How is calcitonin controlled?

The secretion of both calcitonin and parathyroid hormone is determined by the level of calcium in the blood. Calcitonin is secreted in higher amounts when calcium levels in the blood increase. When calcium levels in the blood decrease, this causes the amount of secreted calcitonin decreases as well.

The secretion of calcitonin is also inhibited by the hormone somatostatin, which can also be released by the C cells in the thyroid gland.

Control of secretion:

Elevated calcium levels in the blood strongly stimulate calcitonin secretion, and secretion is suppressed when the calcium concentration drops below normal.

It has been shown that several other hormones stimulate the release of calcitonin in certain situations, and nerve controls have also been demonstrated.

Disease states:

Many diseases are associated with abnormally increased or decreased calcitonin levels, but the pathological effects of abnormal calcitonin secretion per se are generally not recognized.

There are several therapeutic uses for calcitonin. It is used to treat hypercalcemia caused by various causes and has been a valuable therapy for Paget’s disease, a disorder in bone remodeling. Calcitonin also appears to be an invaluable aid in treating certain types of osteoporosis.

What is the dose?

Injectable calcitonin is injected under the skin or into the muscle. The nasal spray is administered in the nostril. To achieve optimal results, patients with osteoporosis should simultaneously receive adequate calcium and vitamin D.

The recommended regimens for Paget’s disease and postmenopausal osteoporosis are 100 units per day injected into the muscle or under the skin. Postmenopausal osteoporosis can also be treated with one spray (200 units) per day administered in alternative nasal passages.

The increase of calcium in the blood (hypercalcemia) is treated with 4-8 units/kg of calcitonin injection every 6-12 hours.

What happens if I have too much calcitonin?

There is no direct harmful effect on the body due to having too much calcitonin.

Medullary thyroid cancer is a rare type of cancer that arises from the C cells in the thyroid gland that secrete calcitonin. It is sometimes associated with multiple endocrine neoplasia type 2a and multiple endocrine neoplasia type 2b.

Patients with medullary thyroid cancer have high levels of calcitonin in the bloodstream. However, it is essential to note that these high calcitonin levels are a consequence of this condition, not a direct causative factor.

What happens if I have very little calcitonin?
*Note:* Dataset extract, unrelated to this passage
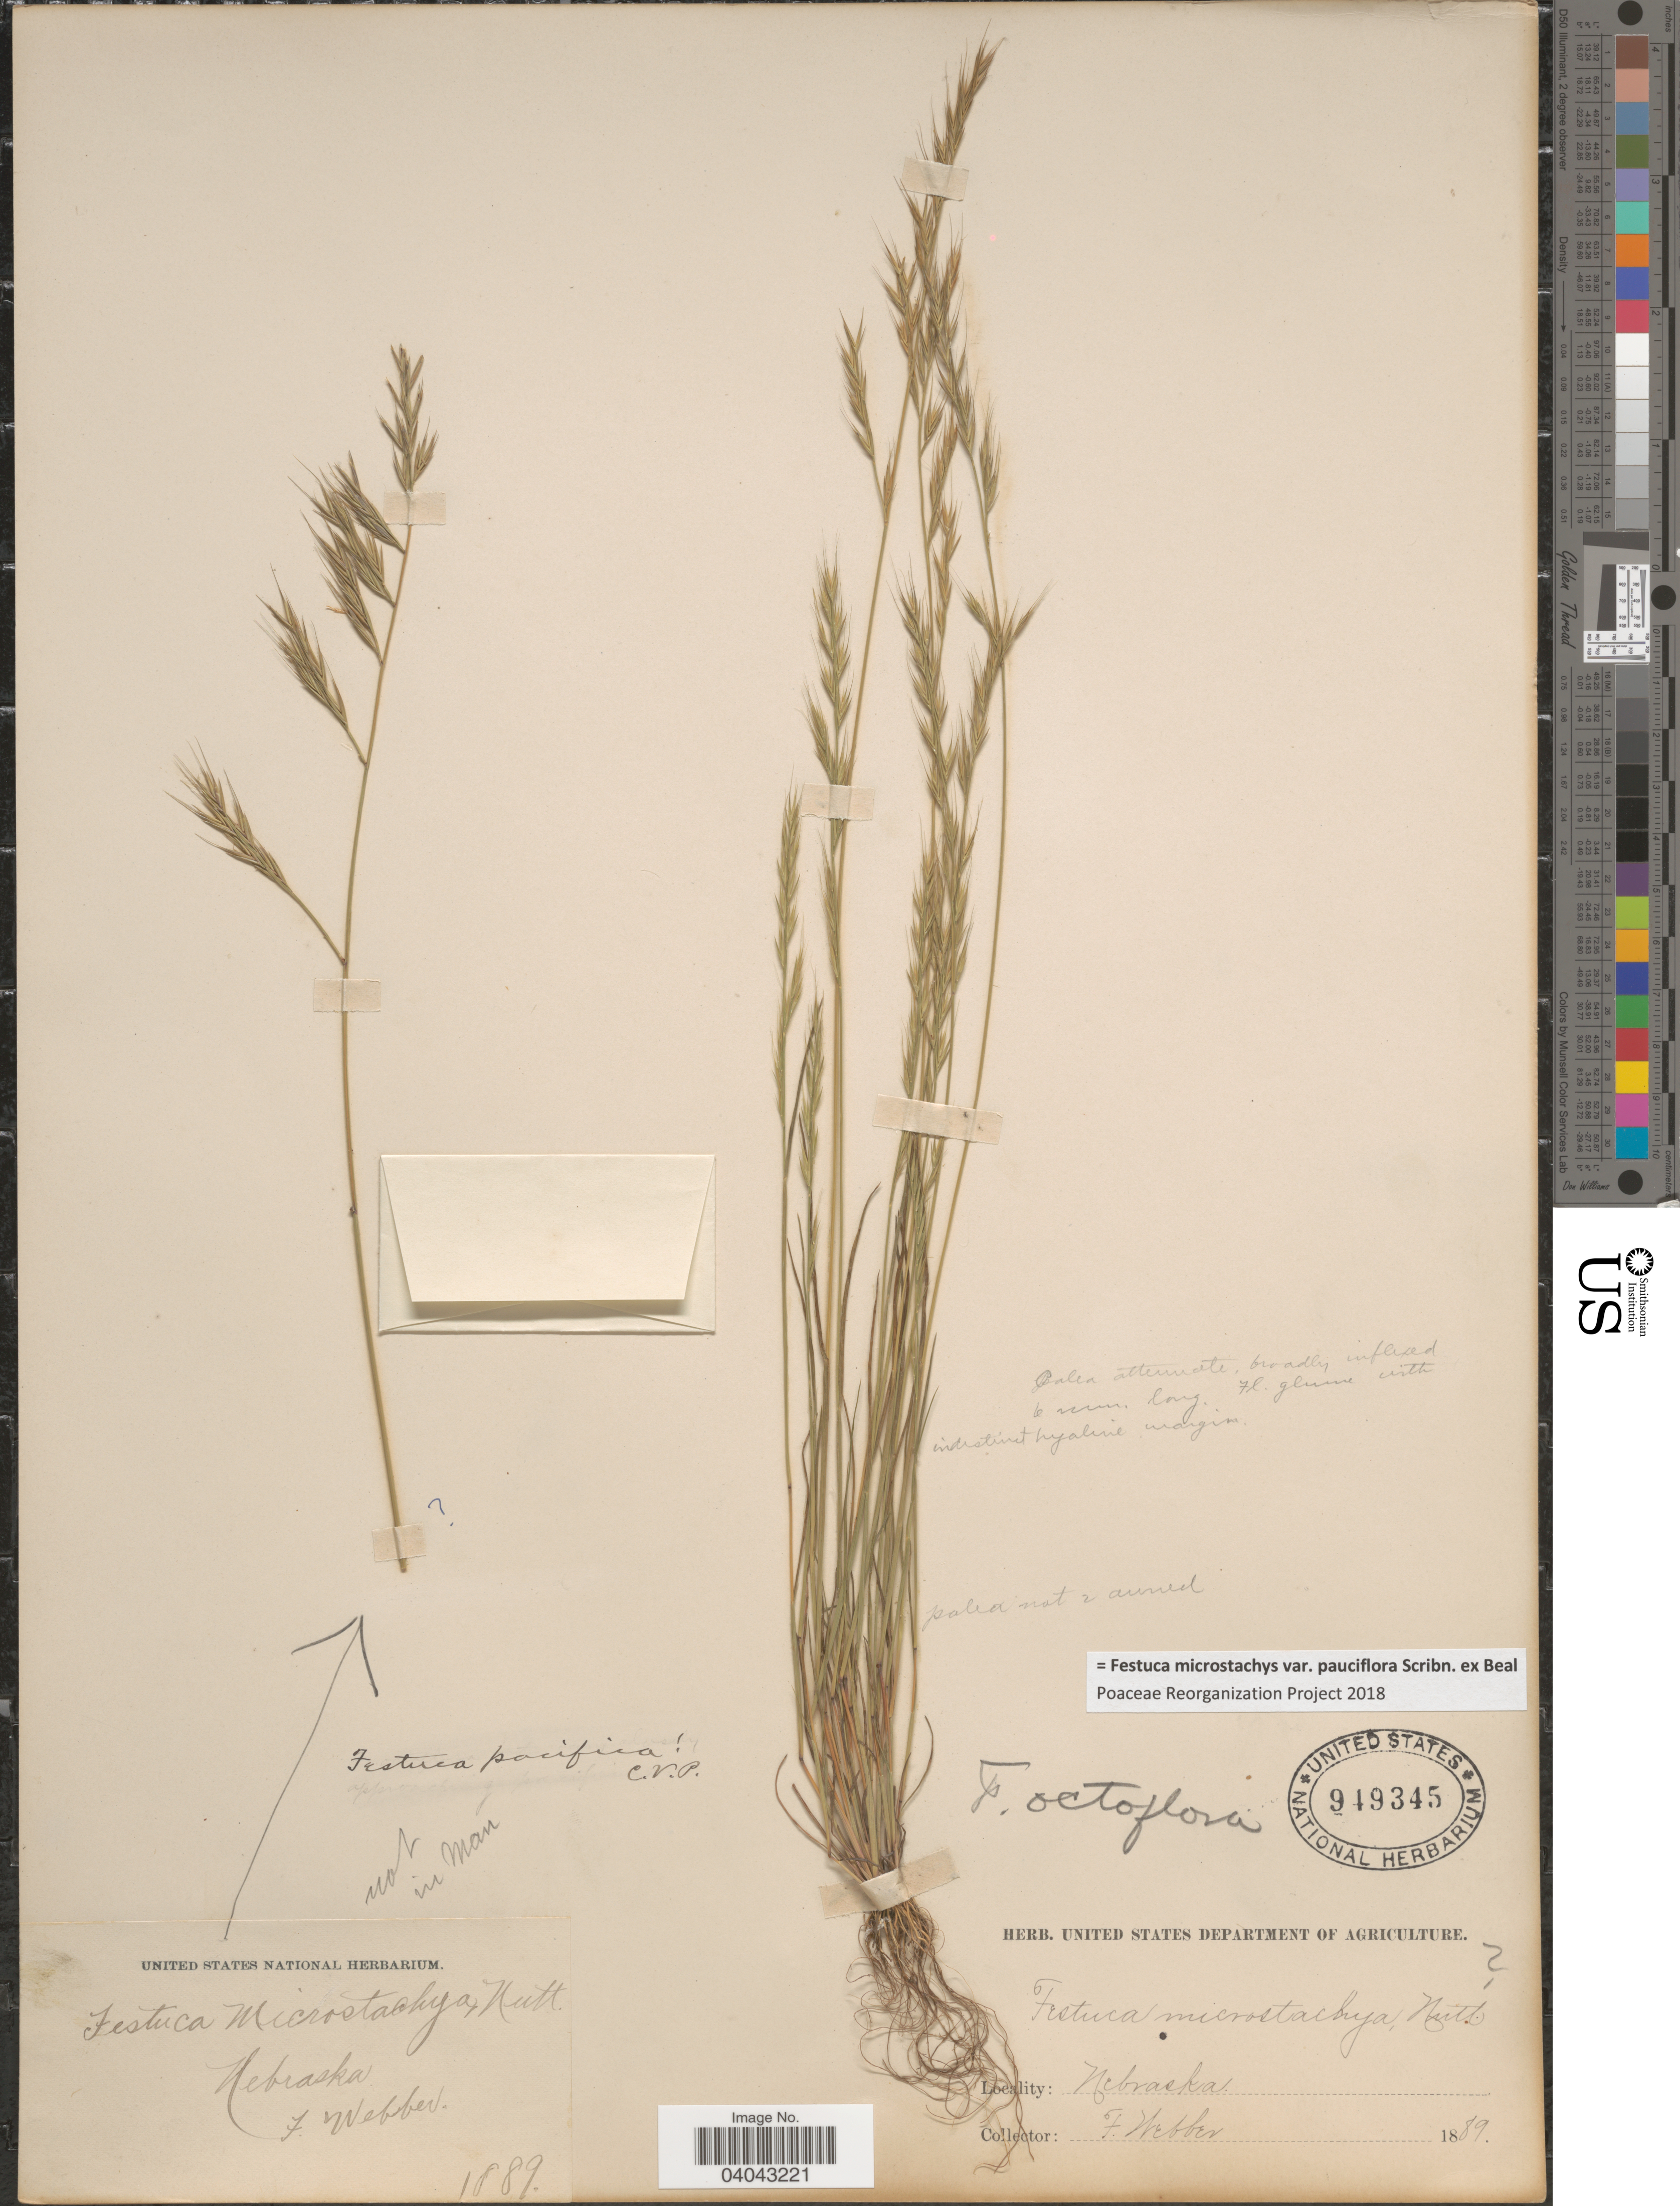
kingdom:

There seems to be no clinical effect on the body due to having very little calcitonin. Patients whose thyroid gland has been removed and have undetectable calcitonin levels in the blood do not show symptoms or adverse signs due to this.

Side effects

It is possible that bone pain increased during the first months of treatment with calcitonin injection. This is not a sign that the medication is not working correctly.

Common side effects may include:

  • Redness
  • Sickness.
  • Vomiting
  • Swelling where the injection was given.

Follow your doctor’s instructions about any food, beverages, or activity restrictions.